[Opening Dataset section]

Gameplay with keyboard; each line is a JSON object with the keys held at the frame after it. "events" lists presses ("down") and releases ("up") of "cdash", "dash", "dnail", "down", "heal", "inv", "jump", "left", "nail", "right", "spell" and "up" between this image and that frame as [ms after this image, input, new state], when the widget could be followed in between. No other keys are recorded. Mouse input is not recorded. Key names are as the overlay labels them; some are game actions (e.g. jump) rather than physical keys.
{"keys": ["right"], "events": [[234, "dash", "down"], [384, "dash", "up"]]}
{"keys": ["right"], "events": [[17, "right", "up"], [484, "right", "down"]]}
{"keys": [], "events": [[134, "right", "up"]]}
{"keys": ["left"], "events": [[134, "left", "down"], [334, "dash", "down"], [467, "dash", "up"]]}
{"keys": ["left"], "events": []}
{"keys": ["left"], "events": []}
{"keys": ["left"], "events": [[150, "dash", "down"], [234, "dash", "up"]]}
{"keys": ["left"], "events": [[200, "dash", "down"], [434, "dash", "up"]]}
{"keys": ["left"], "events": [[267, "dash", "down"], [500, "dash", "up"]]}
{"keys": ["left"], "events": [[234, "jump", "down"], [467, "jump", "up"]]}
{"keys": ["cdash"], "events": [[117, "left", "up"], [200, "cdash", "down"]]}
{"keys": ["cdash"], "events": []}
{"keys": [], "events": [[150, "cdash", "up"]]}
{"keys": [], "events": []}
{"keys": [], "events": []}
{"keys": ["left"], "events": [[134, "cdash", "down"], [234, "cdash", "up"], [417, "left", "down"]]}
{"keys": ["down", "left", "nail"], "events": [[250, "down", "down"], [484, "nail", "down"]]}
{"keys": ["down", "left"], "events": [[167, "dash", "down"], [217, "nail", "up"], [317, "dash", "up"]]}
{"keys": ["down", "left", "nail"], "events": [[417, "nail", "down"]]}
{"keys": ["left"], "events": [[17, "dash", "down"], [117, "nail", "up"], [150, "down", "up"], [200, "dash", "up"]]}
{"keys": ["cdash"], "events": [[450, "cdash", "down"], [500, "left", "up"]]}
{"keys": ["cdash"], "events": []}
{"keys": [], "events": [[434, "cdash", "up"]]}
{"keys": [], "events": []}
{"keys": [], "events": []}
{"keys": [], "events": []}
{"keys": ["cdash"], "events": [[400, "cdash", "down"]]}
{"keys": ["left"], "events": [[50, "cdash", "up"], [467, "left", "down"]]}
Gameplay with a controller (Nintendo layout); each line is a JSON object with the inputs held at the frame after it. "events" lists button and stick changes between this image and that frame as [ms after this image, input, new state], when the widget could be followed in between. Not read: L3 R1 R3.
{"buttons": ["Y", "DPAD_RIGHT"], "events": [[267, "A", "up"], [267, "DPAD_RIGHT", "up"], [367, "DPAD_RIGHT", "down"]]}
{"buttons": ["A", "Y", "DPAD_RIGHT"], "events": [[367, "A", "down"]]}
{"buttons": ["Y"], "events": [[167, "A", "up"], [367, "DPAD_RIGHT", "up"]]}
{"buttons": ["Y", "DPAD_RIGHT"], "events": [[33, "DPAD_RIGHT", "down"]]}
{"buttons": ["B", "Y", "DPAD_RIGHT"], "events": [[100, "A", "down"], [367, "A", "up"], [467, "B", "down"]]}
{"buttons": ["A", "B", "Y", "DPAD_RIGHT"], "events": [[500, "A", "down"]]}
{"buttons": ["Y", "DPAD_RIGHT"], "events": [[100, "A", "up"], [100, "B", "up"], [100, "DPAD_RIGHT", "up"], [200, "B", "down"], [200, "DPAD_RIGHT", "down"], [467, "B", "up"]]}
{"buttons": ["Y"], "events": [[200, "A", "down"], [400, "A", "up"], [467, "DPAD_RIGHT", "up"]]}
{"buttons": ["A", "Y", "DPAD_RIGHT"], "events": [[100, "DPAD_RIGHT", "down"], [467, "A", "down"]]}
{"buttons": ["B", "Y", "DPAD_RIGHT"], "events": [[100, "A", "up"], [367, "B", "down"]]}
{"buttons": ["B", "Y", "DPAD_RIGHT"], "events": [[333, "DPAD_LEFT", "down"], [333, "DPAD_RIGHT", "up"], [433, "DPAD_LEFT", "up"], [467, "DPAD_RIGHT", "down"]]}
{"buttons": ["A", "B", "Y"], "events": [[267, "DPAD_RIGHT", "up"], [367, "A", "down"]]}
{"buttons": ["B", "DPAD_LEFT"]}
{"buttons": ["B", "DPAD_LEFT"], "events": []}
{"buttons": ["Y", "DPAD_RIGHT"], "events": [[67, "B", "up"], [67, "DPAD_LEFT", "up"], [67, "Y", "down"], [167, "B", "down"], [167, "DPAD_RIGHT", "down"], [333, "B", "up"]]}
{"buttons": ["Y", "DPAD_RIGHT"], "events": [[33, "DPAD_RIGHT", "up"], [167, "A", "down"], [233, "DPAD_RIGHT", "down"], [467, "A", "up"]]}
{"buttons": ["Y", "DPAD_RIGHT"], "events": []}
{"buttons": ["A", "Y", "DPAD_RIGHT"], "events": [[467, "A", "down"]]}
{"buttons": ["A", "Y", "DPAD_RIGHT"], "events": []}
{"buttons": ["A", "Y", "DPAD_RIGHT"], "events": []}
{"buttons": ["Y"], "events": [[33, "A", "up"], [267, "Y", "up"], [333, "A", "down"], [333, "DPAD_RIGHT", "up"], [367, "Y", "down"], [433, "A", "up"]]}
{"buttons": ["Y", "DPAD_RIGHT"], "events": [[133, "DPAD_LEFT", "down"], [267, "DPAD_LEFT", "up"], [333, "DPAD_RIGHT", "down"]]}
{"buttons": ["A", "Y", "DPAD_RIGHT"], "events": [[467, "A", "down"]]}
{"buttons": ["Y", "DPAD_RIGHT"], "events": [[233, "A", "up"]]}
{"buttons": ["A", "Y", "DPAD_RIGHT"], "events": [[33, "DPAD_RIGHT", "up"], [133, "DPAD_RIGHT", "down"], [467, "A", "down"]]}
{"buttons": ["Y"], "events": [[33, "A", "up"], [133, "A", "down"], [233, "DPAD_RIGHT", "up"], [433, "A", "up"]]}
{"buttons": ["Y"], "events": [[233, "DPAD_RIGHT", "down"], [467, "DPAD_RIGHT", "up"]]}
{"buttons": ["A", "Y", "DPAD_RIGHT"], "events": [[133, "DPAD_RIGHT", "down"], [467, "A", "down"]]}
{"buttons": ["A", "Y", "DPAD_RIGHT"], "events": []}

[Closing Dataset section]

*Action item*:
Everything above, from first entry to last, must be reproduced exactly.

*Answer to this task*:
Gameplay with keyboard; each line is a JSON object with the keys held at the frame after it. "events" lists presses ("down") and releases ("up") of "cdash", "dash", "dnail", "down", "heal", "inv", "jump", "left", "nail", "right", "spell" and "up" between this image and that frame as [ms after this image, input, new state], when the widget could be followed in between. No other keys are recorded. Mouse input is not recorded. Key names are as the overlay labels them; some are game actions (e.g. jump) rather than physical keys.
{"keys": ["right"], "events": [[234, "dash", "down"], [384, "dash", "up"]]}
{"keys": ["right"], "events": [[17, "right", "up"], [484, "right", "down"]]}
{"keys": [], "events": [[134, "right", "up"]]}
{"keys": ["left"], "events": [[134, "left", "down"], [334, "dash", "down"], [467, "dash", "up"]]}
{"keys": ["left"], "events": []}
{"keys": ["left"], "events": []}
{"keys": ["left"], "events": [[150, "dash", "down"], [234, "dash", "up"]]}
{"keys": ["left"], "events": [[200, "dash", "down"], [434, "dash", "up"]]}
{"keys": ["left"], "events": [[267, "dash", "down"], [500, "dash", "up"]]}
{"keys": ["left"], "events": [[234, "jump", "down"], [467, "jump", "up"]]}
{"keys": ["cdash"], "events": [[117, "left", "up"], [200, "cdash", "down"]]}
{"keys": ["cdash"], "events": []}
{"keys": [], "events": [[150, "cdash", "up"]]}
{"keys": [], "events": []}
{"keys": [], "events": []}
{"keys": ["left"], "events": [[134, "cdash", "down"], [234, "cdash", "up"], [417, "left", "down"]]}
{"keys": ["down", "left", "nail"], "events": [[250, "down", "down"], [484, "nail", "down"]]}
{"keys": ["down", "left"], "events": [[167, "dash", "down"], [217, "nail", "up"], [317, "dash", "up"]]}
{"keys": ["down", "left", "nail"], "events": [[417, "nail", "down"]]}
{"keys": ["left"], "events": [[17, "dash", "down"], [117, "nail", "up"], [150, "down", "up"], [200, "dash", "up"]]}
{"keys": ["cdash"], "events": [[450, "cdash", "down"], [500, "left", "up"]]}
{"keys": ["cdash"], "events": []}
{"keys": [], "events": [[434, "cdash", "up"]]}
{"keys": [], "events": []}
{"keys": [], "events": []}
{"keys": [], "events": []}
{"keys": ["cdash"], "events": [[400, "cdash", "down"]]}
{"keys": ["left"], "events": [[50, "cdash", "up"], [467, "left", "down"]]}
Gameplay with a controller (Nintendo layout); each line is a JSON object with the inputs held at the frame after it. "events" lists button and stick changes between this image and that frame as [ms after this image, input, new state], when the widget could be followed in between. Not read: L3 R1 R3.
{"buttons": ["Y", "DPAD_RIGHT"], "events": [[267, "A", "up"], [267, "DPAD_RIGHT", "up"], [367, "DPAD_RIGHT", "down"]]}
{"buttons": ["A", "Y", "DPAD_RIGHT"], "events": [[367, "A", "down"]]}
{"buttons": ["Y"], "events": [[167, "A", "up"], [367, "DPAD_RIGHT", "up"]]}
{"buttons": ["Y", "DPAD_RIGHT"], "events": [[33, "DPAD_RIGHT", "down"]]}
{"buttons": ["B", "Y", "DPAD_RIGHT"], "events": [[100, "A", "down"], [367, "A", "up"], [467, "B", "down"]]}
{"buttons": ["A", "B", "Y", "DPAD_RIGHT"], "events": [[500, "A", "down"]]}
{"buttons": ["Y", "DPAD_RIGHT"], "events": [[100, "A", "up"], [100, "B", "up"], [100, "DPAD_RIGHT", "up"], [200, "B", "down"], [200, "DPAD_RIGHT", "down"], [467, "B", "up"]]}
{"buttons": ["Y"], "events": [[200, "A", "down"], [400, "A", "up"], [467, "DPAD_RIGHT", "up"]]}
{"buttons": ["A", "Y", "DPAD_RIGHT"], "events": [[100, "DPAD_RIGHT", "down"], [467, "A", "down"]]}
{"buttons": ["B", "Y", "DPAD_RIGHT"], "events": [[100, "A", "up"], [367, "B", "down"]]}
{"buttons": ["B", "Y", "DPAD_RIGHT"], "events": [[333, "DPAD_LEFT", "down"], [333, "DPAD_RIGHT", "up"], [433, "DPAD_LEFT", "up"], [467, "DPAD_RIGHT", "down"]]}
{"buttons": ["A", "B", "Y"], "events": [[267, "DPAD_RIGHT", "up"], [367, "A", "down"]]}
{"buttons": ["B", "DPAD_LEFT"]}
{"buttons": ["B", "DPAD_LEFT"], "events": []}
{"buttons": ["Y", "DPAD_RIGHT"], "events": [[67, "B", "up"], [67, "DPAD_LEFT", "up"], [67, "Y", "down"], [167, "B", "down"], [167, "DPAD_RIGHT", "down"], [333, "B", "up"]]}
{"buttons": ["Y", "DPAD_RIGHT"], "events": [[33, "DPAD_RIGHT", "up"], [167, "A", "down"], [233, "DPAD_RIGHT", "down"], [467, "A", "up"]]}
{"buttons": ["Y", "DPAD_RIGHT"], "events": []}
{"buttons": ["A", "Y", "DPAD_RIGHT"], "events": [[467, "A", "down"]]}
{"buttons": ["A", "Y", "DPAD_RIGHT"], "events": []}
{"buttons": ["A", "Y", "DPAD_RIGHT"], "events": []}
{"buttons": ["Y"], "events": [[33, "A", "up"], [267, "Y", "up"], [333, "A", "down"], [333, "DPAD_RIGHT", "up"], [367, "Y", "down"], [433, "A", "up"]]}
{"buttons": ["Y", "DPAD_RIGHT"], "events": [[133, "DPAD_LEFT", "down"], [267, "DPAD_LEFT", "up"], [333, "DPAD_RIGHT", "down"]]}
{"buttons": ["A", "Y", "DPAD_RIGHT"], "events": [[467, "A", "down"]]}
{"buttons": ["Y", "DPAD_RIGHT"], "events": [[233, "A", "up"]]}
{"buttons": ["A", "Y", "DPAD_RIGHT"], "events": [[33, "DPAD_RIGHT", "up"], [133, "DPAD_RIGHT", "down"], [467, "A", "down"]]}
{"buttons": ["Y"], "events": [[33, "A", "up"], [133, "A", "down"], [233, "DPAD_RIGHT", "up"], [433, "A", "up"]]}
{"buttons": ["Y"], "events": [[233, "DPAD_RIGHT", "down"], [467, "DPAD_RIGHT", "up"]]}
{"buttons": ["A", "Y", "DPAD_RIGHT"], "events": [[133, "DPAD_RIGHT", "down"], [467, "A", "down"]]}
{"buttons": ["A", "Y", "DPAD_RIGHT"], "events": []}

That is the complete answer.